- change ups
New School To Fill A Yawning Service Gap
GRAND RAPIDS — For John Taratuta, the wheels of education are always turning.
"We can teach just about anything on wheels," he says.
The owner of Taratuta Driving School and Taratuta Truck Driving School is taking a synergistic approach to his latest foray into career-oriented education when he opens the doors to the Diesel Mechanics School this fall.
"I don't claim to be a diesel mechanic, but everyone has a need for them at times," Taratuta said. "Everything you touch has been delivered by a truck, but you also need a guy back there to keep the trucks running."
Taratuta enlisted the help of Tom Settle as the lead instructor of the Diesel Mechanics School. Settle has 11 years experience as a professional instructor of diesel technologies in the U.S. Navy.
"What we're interested in is not so much specific applications, but we want our graduates to think like a mechanic or think like a truck driver by changing how they perceive things pertaining to the industry," Taratuta said. "We'll teach them problem-solving with an approach of how a driver or mechanic would view it.
"We want them to think like a driver or a mechanic so their license is not just a license, but something they take pride in."
Taratuta said that the Diesel Mechanics School is filling a void in West Michigan.

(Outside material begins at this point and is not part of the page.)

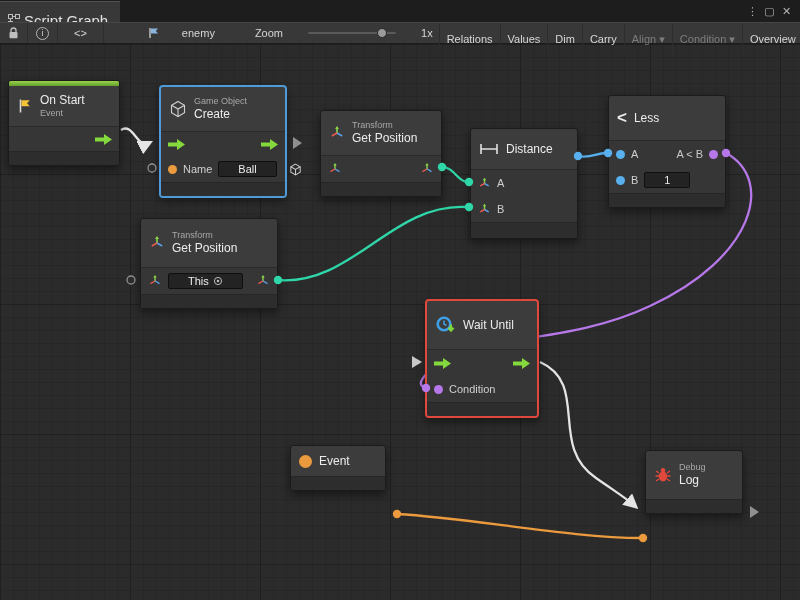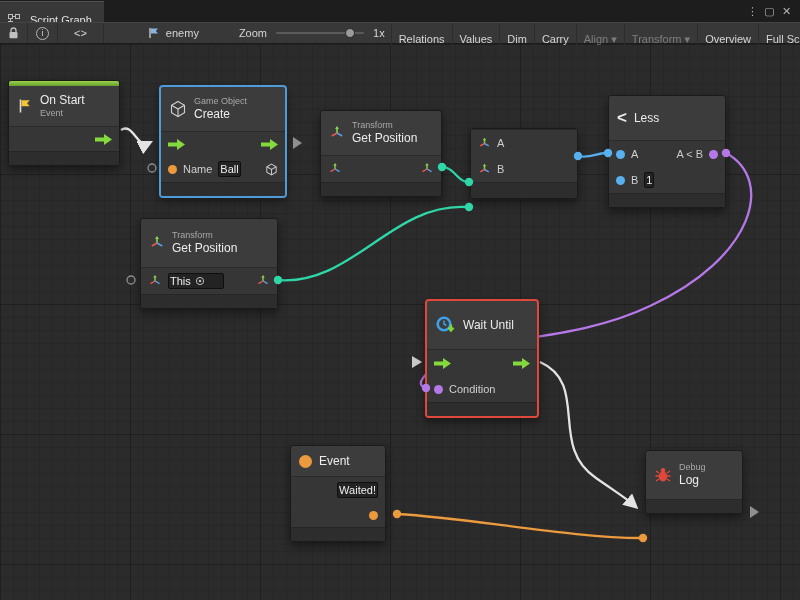"Script Graph" .tab { font-size: 11px -> 15px; gap: 10px -> 4px }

"It's necessary," Taratuta said. "There are dozens of dealerships and thousands of mechanics, but no place to get the training.
"The diesel is the engine of the future. One-third of the cars in Europe are diesel-powered and some of them can get 100 miles per gallon. Historically, the diesel engine is more efficient than gas. With long-term fuel prices increasing, it is definitely the wave of the future, and with it there will be a need for people to service those engines.
"The big rigs are only about 20 percent of diesel market," Taratuta added. "There are a lot of other applications behind the scenes. Most hospitals have a diesel generator in the back which may never run, which is good. But it is there and must be serviced and able to be kicked on at the flip of a switch. With micro electronics and the difficulties they are having in California nowadays, it makes it even more important."
Taratuta said he discovered a need for qualified mechanics based on personal experience.
"We've had our vehicles from our truck driving school serviced by the dealership several times and have not been satisfied with the service that was offered," he said.
"The things that they were doing incorrectly, as far as service goes, is almost the equivalent of driving on the wrong side of the road.
"There is a need for proper training in the area."
Taratuta said the average mechanic spends approximately $30,000 on tools. The investment into training should be commensurate. The Diesel Mechanics program, which lasts six months, will cost students approximately $5,000.
"It's a good investment into a career," he said.
Taratuta has run the Taratuta Truck Driving School for the past three years. The Diesel Mechanics School will open its doors this fall.
"The two are very compatible," he said. "The same people who need truck drivers need diesel mechanics. There are also marine applications, mechanical, agricultural and other power applications."
The Taratuta Truck Driving School and Diesel Mechanics School are located in the same building at 1517 10 Mile NW near the corner of 10 Mile and Alpine.
"What we're trying to do is achieve a synergy where one supports the other. This will enable us to create more value," Taratuta said.
"We're making use of the space in a way that provides value. This is a good value not only to the Grand Rapids community but all of West Michigan.
"Our costs are about 20 percent lower than competitors with training fees, and that reflects on the costs of sharing prices."
Classes, which emphasize the basics of diesel engine technology, will be comprised of approximately 75 percent hands-on application and 25 percent theory, according to Taratuta. The six-month certification program covers 1,000 hours of training.
"It's for someone looking for a career change and (who enjoys) doing that type of work," Taratuta said. "That's a key for success.
"There are more and more ads for mechanics, because it runs kind of recession contrary."
The diesel mechanics school is classified as proprietary and falls within federal guidelines for students to qualify for federal aid.